INPUT FOR THIS TASK:
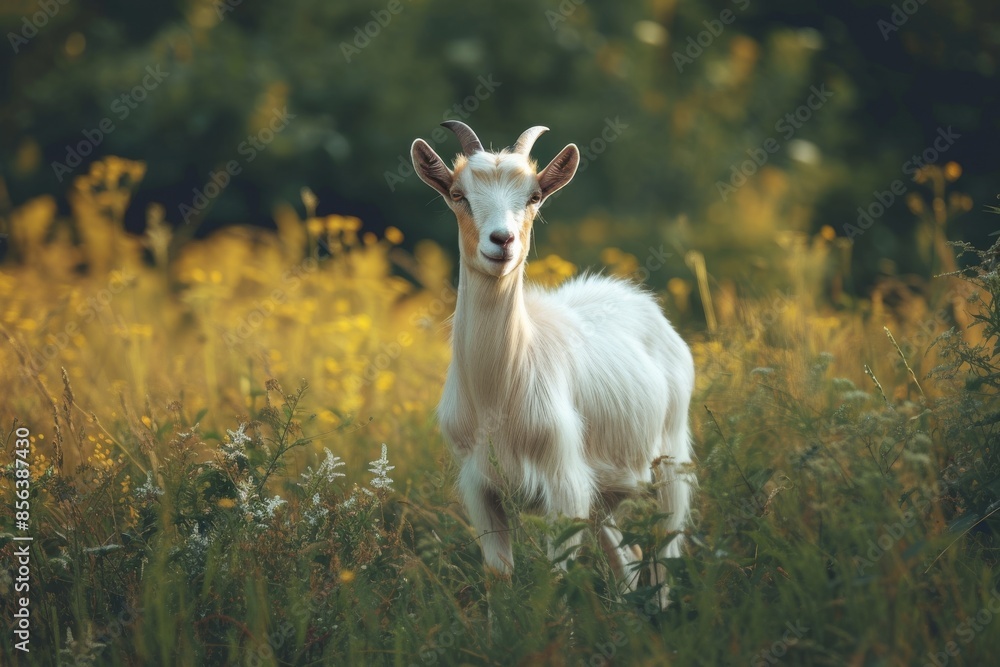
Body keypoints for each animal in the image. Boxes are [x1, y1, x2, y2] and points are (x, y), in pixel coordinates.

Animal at [410, 121, 695, 608]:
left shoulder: (565, 487)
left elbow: (555, 581)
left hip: (669, 460)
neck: (498, 394)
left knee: (665, 553)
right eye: (458, 193)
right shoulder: (481, 488)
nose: (502, 241)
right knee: (630, 558)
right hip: (605, 490)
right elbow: (498, 578)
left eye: (534, 196)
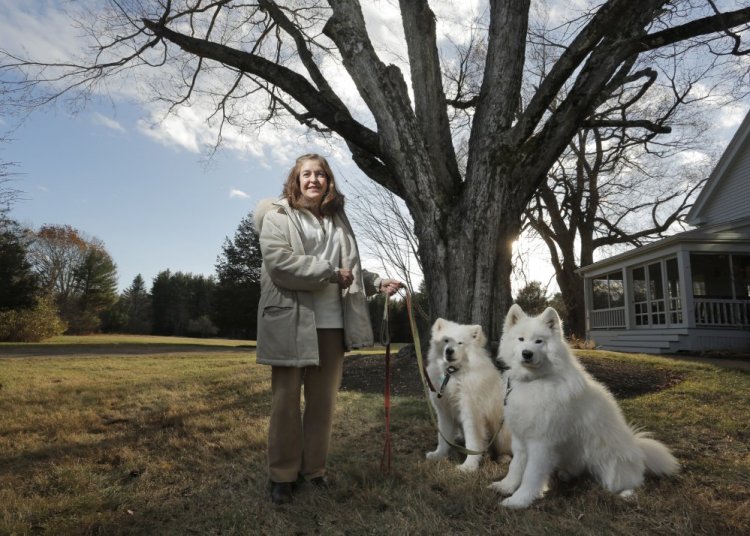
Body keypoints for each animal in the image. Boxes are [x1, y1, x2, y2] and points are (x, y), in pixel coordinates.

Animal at [426, 320, 516, 472]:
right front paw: (438, 455)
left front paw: (468, 467)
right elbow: (443, 437)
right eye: (446, 340)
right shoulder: (445, 412)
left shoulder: (471, 414)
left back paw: (503, 458)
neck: (454, 373)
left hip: (502, 432)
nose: (449, 351)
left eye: (460, 342)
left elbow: (473, 442)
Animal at [490, 304, 684, 508]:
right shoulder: (521, 439)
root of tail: (638, 449)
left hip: (610, 466)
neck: (534, 381)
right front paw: (506, 486)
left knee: (633, 482)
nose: (526, 353)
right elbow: (516, 466)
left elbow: (531, 474)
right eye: (521, 339)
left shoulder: (541, 443)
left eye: (539, 341)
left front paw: (519, 500)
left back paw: (626, 494)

YOUR ASSIGNMENT: Give only the number of lines in the material above that include the word "front".

THE ANSWER: 4